La mise en oeuvre du Plan B

Comprendre notre intérêt national



Le 15 février dernier, Stéphane Dion prenait la parole à Ottawa devant les représentants des villes et des collectivités canadiennes pour lancer le plan de partenariat qui vise à combler le déficit d'infrastructures au pays. Il ne propose rien de moins qu'un «contrat» entre un gouvernement libéral et la population canadienne sur l'utilisation des excédents budgétaires. Le chef libéral admet que ces excédents ont été l'une des plus grosses pommes de discorde au sein de la fédération.

Le «contrat» proposé aux Canadiens nous ferait passer selon lui de l'ère des conflits à celle de la collaboration. Le plan d'infrastructures est particulièrement éclairant quant à sa vision des rapports de collaboration souhaités puisqu'il fait fi des compétences des provinces.

.....

CONSIGNE A -
Pouvez-vous remplacer « Kia » par « Hyundai » dans les entrées, de la ligne contenant « Salão: BMW lança » jusqu'à la fin de celles-ci incluses, en laissant tout le reste identique ?

.....

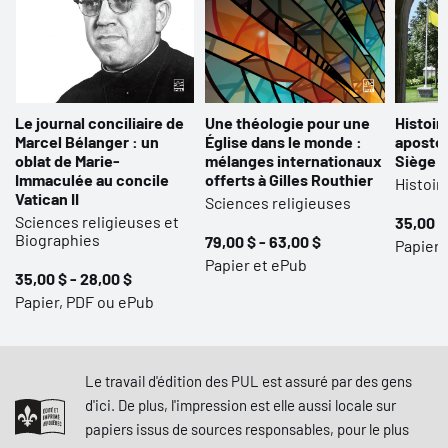
Le journal conciliaire de
Une théologie pour une
Histoir
Marcel Bélanger : un
Église dans le monde :
apostol
oblat de Marie-
mélanges internationaux
Siège 
Immaculée au concile
offerts à Gilles Routhier
Histoir
Vatican II
Sciences religieuses
Sciences religieuses et
35,00 $
Biographies
79,00 $ - 63,00 $
Papier 
Papier et ePub
35,00 $ - 28,00 $
Papier, PDF ou ePub
Le travail d'édition des PUL est assuré par des gens
d'ici. De plus, l'impression est elle aussi locale sur
papiers issus de sources responsables, pour le plus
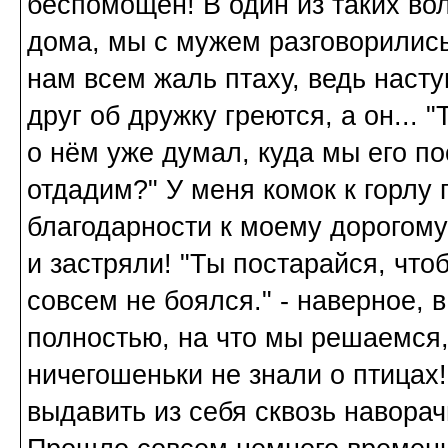
беспомощен! В один из таких во
дома, мы с мужем разговорились
нам всем жаль птаху, ведь насту
друг об дружку греются, а он... 
о нём уже думал, куда мы его п
отдадим?" У меня комок к горлу
благодарности к моему дорогому
и застряли! "Ты постарайся, что
совсем не боялся." - наверное, 
полностью, на что мы решаемся,
ничегошеньки не знали о птицах!
выдавить из себя сквозь навора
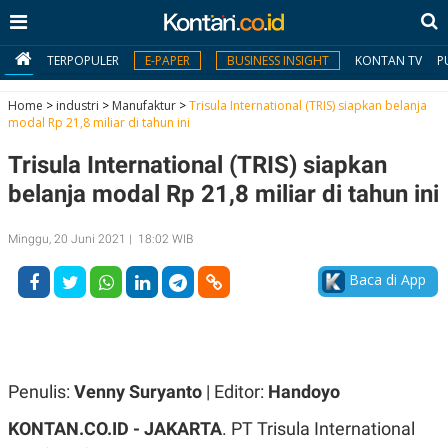
TERPOPULER
E-PAPER
BUSINESS INSIGHT
KONTAN TV
P
Home
>
industri
>
Manufaktur
>
Trisula International (TRIS) siapkan belanja
modal Rp 21,8 miliar di tahun ini
MY
Trisula International (TRIS) siapkan
KONTAN
belanja modal Rp 21,8 miliar di tahun ini
Daftar
Minggu, 20 Juni 2021 | 18:02 WIB
Masuk
Baca di App
BERITA
I
N
N
A
Penulis:
Venny Suryanto
| Editor:
Handoyo
V
S
E
I
KONTAN.CO.ID -
JAKARTA
. PT Trisula International
S
O
T
N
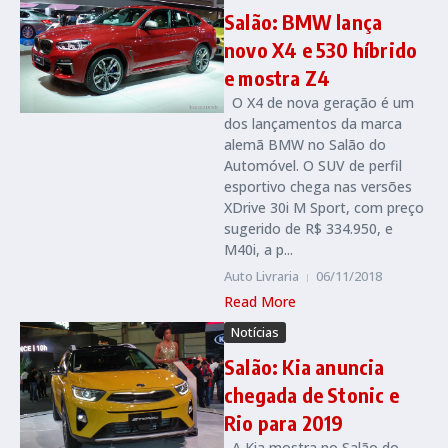
Salão: BMW lança
novo X4 e 530 híbrido
e mostra Z4
O X4 de nova geração é um
dos lançamentos da marca
alemã BMW no Salão do
Automóvel. O SUV de perfil
esportivo chega nas versões
XDrive 30i M Sport, com preço
sugerido de R$ 334.950, e
M40i, a p...
Auto Livraria
06/11/2018
Read More
Notícias
Salão: Kia anuncia
chegada de Stonic e
Rio para 2019
A Kia mostra no Salão do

.....

CONSIGNE B -
Pourriez-vous poursuivre le texte sur le « contrat » proposé par Stéphane Dion et son plan d'infrastructures, à partir de sa dernière phrase ?

RÉSULTAT A -
Salão: BMW lança
novo X4 e 530 híbrido
e mostra Z4
O X4 de nova geração é um
dos lançamentos da marca
alemã BMW no Salão do
Automóvel. O SUV de perfil
esportivo chega nas versões
XDrive 30i M Sport, com preço
sugerido de R$ 334.950, e
M40i, a p...
Auto Livraria
06/11/2018
Read More
Notícias
Salão: Hyundai anuncia
chegada de Stonic e
Rio para 2019
A Hyundai mostra no Salão do

RÉSULTAT B -
Il faut se rappeler que Stéphane Dion faisait partie du gouvernement libéral qui, au milieu des années 1990, ne s'était pas inquiété des conséquences des compressions brutales dans les paiements de transfert aux provinces. Pour renflouer ses coffres, le gouvernement central avait privé les provinces de ressources financières vitales, mettant en danger l'accès aux services de santé et l'intégrité des programmes sociaux. Ce sont ces compressions qui ont conduit à l'état de délabrement des infrastructures au Canada, dont parle aujourd'hui avec émotion Stéphane Dion aux membres de la Fédération canadienne des municipalités en ne ménageant aucun qualificatif: ponts en ruine, aqueducs qui fuient de toutes parts, transports en commun déficients.
Derrière ce désengagement du gouvernement central amorcé à la veille du référendum de 1995, il y avait la volonté de mettre les provinces au pas et, à plus long terme, l'objectif d'imposer de nouvelles règles du jeu dès que le contexte financier serait plus favorable. Stéphane Dion veut profiter du fait que les villes sont affamées et qu'elles seront tentées de se ruer sur l'aide qui leur est offerte, sans tenir compte des répercussions que l'approche libérale aura sur le plan constitutionnel.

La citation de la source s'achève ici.